Fotos raras mostram Milton Nascimento nos anos 1960 e o fazem voltar no tempo

Sem pistas sobre identidade do fotógrafo, imagens mostram cantor na época da gravação do disco 'Courage', de 1969

Belo Horizonte

Uma mulher com malas abertas, cheias de slides, em uma calçada na rua do Lavradio, no Rio de Janeiro, chamou a atenção do pesquisador Rafael Cosme, num final de semana de outubro do ano passado, enquanto caminhava pela feira de antiguidades.

Garimpando imagens do Rio antigo há quatro anos, Cosme ficou horas revirando registros de pessoas anônimas e paisagens, à venda por R$ 1, até parar num rosto conhecido. Um slide com Milton Nascimento jovem, usando chapéu de praia com desenhos geométricos, feição séria, sem camisa.

A mala de slides antigos tinha ainda outras quatro imagens dele. Numa delas, Milton aparece olhando para frente, provavelmente no mesmo lugar da primeira foto. Nas outras três, ele veste um casaco pesado, numa praça coberta por neve. Ele recolheu o achado e pagou R$ 5.

“Tentei, no meio daqueles milhares de slides, desvendar a origem deles, achar qualquer conexão com outras fotos que havia por lá, para entender quem era o fotógrafo, de onde vieram, mas não encontrei nada”, conta o pesquisador.

A mulher que os vendeu disse não ter ideia da origem dos slides. Sem data, nome, qualquer pista, Cosme apostava no próprio Milton para tentar descobrir quem era o fotógrafo, mas o cantor e compositor mineiro também foi pego de surpresa.

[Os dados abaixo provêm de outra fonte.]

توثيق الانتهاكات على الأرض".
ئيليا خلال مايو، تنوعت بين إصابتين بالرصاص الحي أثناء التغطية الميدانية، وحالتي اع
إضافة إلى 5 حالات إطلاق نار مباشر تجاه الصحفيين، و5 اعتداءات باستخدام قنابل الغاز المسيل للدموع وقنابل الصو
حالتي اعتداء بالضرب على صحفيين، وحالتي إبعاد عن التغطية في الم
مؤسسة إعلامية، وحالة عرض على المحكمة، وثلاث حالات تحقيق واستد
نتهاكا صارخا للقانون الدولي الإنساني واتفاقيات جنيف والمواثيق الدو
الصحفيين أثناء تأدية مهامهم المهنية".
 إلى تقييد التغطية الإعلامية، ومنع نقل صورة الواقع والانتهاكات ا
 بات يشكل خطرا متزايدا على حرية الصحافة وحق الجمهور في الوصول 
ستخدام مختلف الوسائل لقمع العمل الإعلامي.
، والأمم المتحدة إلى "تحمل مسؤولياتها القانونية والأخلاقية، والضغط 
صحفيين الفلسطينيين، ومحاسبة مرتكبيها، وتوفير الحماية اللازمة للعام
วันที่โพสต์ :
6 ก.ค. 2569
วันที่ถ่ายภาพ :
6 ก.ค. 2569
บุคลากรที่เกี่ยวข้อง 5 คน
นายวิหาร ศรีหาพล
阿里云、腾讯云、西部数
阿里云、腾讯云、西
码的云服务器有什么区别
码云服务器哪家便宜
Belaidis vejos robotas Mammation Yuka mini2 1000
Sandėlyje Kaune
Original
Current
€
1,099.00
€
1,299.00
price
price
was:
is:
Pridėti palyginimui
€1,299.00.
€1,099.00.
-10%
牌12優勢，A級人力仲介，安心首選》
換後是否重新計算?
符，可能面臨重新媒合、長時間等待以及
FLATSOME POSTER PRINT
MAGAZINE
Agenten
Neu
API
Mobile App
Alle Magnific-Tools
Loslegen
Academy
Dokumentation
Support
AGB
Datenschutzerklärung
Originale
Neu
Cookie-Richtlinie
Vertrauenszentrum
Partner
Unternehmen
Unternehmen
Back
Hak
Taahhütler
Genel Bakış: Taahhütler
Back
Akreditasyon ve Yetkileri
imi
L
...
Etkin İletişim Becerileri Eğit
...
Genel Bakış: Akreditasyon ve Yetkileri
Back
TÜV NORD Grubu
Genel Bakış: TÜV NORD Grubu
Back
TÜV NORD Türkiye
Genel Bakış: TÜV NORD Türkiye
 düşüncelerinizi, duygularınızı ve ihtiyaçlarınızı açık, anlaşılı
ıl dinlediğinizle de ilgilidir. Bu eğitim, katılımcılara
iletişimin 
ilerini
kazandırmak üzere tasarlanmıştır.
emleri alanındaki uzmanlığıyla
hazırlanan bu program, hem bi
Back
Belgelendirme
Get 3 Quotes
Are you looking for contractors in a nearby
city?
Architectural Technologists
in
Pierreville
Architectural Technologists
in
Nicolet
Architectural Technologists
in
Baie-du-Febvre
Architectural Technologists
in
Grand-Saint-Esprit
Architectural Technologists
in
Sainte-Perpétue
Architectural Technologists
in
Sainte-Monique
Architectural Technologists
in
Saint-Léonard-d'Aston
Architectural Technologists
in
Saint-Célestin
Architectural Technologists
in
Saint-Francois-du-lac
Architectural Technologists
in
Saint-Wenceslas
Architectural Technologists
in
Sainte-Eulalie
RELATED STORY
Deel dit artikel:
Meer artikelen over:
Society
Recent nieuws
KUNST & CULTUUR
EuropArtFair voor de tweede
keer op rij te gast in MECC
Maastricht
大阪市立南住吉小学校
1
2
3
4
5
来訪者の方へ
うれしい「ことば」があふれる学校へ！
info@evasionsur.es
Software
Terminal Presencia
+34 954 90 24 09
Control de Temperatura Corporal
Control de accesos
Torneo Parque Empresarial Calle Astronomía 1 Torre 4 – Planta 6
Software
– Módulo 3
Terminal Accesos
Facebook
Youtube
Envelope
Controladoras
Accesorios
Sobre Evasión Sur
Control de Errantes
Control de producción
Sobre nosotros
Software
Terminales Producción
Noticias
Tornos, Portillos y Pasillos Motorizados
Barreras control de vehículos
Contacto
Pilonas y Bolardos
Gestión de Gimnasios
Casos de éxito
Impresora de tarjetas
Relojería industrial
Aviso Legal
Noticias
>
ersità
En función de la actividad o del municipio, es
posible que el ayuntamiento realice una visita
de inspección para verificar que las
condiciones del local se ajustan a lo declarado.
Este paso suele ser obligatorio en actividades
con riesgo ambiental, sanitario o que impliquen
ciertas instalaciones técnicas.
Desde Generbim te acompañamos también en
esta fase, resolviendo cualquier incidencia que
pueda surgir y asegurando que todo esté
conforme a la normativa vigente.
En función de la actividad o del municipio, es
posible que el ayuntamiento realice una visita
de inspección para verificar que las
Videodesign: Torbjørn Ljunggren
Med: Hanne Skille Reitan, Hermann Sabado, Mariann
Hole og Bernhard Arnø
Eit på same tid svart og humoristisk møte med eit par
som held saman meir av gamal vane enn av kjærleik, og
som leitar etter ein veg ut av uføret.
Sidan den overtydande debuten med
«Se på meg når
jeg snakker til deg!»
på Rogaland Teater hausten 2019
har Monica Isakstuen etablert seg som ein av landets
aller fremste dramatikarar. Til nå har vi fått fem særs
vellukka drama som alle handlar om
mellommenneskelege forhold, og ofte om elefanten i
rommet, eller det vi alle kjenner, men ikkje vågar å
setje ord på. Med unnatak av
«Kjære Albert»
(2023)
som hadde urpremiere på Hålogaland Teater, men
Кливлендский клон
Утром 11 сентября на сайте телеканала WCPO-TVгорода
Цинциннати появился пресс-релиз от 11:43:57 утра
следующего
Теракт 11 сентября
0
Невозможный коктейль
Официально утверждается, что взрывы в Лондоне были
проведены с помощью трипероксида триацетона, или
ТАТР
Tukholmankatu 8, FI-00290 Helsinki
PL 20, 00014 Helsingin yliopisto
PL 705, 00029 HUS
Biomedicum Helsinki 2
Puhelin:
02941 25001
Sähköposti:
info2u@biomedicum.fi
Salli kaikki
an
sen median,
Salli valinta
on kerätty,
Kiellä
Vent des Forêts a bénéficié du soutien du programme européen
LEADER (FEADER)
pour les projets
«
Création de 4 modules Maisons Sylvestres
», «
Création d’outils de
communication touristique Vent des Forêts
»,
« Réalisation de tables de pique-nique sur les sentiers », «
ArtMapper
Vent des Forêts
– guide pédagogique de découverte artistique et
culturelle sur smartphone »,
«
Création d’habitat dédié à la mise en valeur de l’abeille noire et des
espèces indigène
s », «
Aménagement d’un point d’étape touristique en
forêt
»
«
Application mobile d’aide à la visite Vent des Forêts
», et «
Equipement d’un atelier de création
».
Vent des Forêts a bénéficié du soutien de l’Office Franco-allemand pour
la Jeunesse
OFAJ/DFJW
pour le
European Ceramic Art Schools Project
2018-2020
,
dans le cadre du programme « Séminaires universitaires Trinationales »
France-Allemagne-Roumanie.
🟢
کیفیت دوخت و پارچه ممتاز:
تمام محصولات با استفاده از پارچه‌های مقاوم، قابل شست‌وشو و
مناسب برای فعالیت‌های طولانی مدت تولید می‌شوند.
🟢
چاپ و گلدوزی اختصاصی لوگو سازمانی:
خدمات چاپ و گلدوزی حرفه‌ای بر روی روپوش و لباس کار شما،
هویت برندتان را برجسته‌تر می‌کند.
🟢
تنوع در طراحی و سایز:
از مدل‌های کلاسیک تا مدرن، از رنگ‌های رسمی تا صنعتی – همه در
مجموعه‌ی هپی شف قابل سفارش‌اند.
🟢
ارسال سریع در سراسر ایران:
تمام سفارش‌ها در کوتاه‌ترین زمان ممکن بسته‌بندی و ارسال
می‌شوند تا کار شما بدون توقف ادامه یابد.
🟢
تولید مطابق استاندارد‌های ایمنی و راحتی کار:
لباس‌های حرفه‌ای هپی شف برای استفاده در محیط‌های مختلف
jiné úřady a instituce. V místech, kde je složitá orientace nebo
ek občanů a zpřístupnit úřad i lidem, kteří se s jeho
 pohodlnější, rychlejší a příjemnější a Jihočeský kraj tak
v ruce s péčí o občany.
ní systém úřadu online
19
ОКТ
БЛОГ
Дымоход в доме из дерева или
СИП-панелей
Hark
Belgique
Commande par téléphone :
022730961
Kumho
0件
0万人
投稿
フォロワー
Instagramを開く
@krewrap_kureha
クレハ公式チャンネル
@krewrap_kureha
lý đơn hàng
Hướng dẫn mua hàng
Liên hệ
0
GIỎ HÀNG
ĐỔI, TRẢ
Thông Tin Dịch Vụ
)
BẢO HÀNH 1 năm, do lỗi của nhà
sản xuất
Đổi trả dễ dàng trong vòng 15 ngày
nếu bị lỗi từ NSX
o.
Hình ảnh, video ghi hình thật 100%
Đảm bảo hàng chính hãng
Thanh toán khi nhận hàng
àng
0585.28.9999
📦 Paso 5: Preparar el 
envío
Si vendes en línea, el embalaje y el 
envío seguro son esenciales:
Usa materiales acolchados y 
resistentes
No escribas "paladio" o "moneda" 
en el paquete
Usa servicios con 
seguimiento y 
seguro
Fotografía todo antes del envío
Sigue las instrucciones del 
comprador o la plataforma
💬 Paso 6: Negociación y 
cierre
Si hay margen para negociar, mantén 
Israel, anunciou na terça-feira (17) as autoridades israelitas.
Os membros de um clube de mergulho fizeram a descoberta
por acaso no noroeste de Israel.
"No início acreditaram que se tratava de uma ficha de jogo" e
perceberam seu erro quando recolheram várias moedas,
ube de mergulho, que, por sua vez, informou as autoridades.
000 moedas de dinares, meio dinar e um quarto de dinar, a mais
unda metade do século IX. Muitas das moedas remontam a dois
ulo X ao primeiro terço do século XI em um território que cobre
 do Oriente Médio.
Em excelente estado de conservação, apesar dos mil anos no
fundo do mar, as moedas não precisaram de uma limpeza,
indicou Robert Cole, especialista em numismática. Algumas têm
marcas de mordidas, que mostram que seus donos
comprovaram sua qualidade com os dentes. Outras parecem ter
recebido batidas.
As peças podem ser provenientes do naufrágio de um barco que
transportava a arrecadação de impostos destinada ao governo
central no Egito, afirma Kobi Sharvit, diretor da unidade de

Milton viajou para os Estados Unidos, logo depois do Festival Internacional da Canção de 1967, para gravar o disco "Courage", de 1969, que teve a participação de Herbie Hancock e tem “Bridges”, versão em inglês de “Travessia”.

Em mensagem enviada à repórter, ele conta que passou por Nova York e Los Angeles, onde gravou nos estúdios de Rudy Van Gelder, referência em gravações de jazz, que trabalhou com Hancock, John Coltrane, Miles Davis. Na mesma época, Tom Jobim estava na cidade, assim como Milton, trabalhando com o produtor Eumir Deodato.

O único registro que existia em fotos dessa época “intensa”, nas palavras de Milton, era a capa do seu disco, feita por Pete Turner. Ronaldo Bastos, poeta que assinou com ele “Nada Será Como Antes” e outras dezenas de letras, também diz não ter ideia de quem poderia desvendar o mistério.

“A primeira coisa que eu lembrei logo de cara quando vi essas fotos foi do casaco que eu estava usando. Foi demais rever isso. Foi um tempo de muita vivência, muita coisa nova acontecendo para mim”, conta Milton.

“Então, fora as situações de estúdio, tenho pouquíssimas lembranças. E, ao ver essas fotos, eu tive uma sensação indescritível sobre a existência, o tempo. É como se fosse uma volta mesmo, sabe? Jamais pensei que viveria uma surpresa dessas em pleno 2020.”

No final de fevereiro, Rafael Cosme entrou em contato com Marina Amaral, artista brasileira, mineira como Milton, conhecida pelo trabalho de dar cores à fotos antigas, e contou a ela sobre a descoberta.

“Quando ele me falou sobre essa história e me mostrou as fotos originais, eu sabia que ele tinha um tesouro nas mãos. Achei inacreditável e maravilhoso ao mesmo tempo e ofereci ajuda para restaurar”, lembra Amaral.

Os dois já trocavam mensagens havia algum tempo, graças ao projeto “Sonho Rio”, que reconstrói o Rio antigo com textos, documentos e fotos, tocado pelo pesquisador de forma independente há alguns anos.

Neste ano, o guia pela cidade que existiu entre as décadas de 1950 e 1990 será publicado em livro, com roteiros, sugestões de programas e críticas de lugares que já não estão mais lá.

A pesquisa foi o que pôs Cosme na rotina de idas semanais às feiras em busca de material. Hoje, seu acervo tem cerca de 3.000 fotos. Ele começou a publicar parte delas no Instagram (@villlalobos), no ano passado, num projeto chamado “O Passado é um Ponto de Luz”.

Milton é caso mais antigo para ele. Cosme começou a ouvir suas canções na infância, por influência dos pais —“Anima”, de 1982, é seu disco preferido. A ideia do pesquisador agora é entregar a ele as fotos resgatadas e seguir em busca da identidade do fotógrafo que as fez.

“Uma época [como essa de quarentena] que terá tão pouca novidade do mundo exterior é um presente do passado no meio das incertezas sobre o futuro”, diz ele.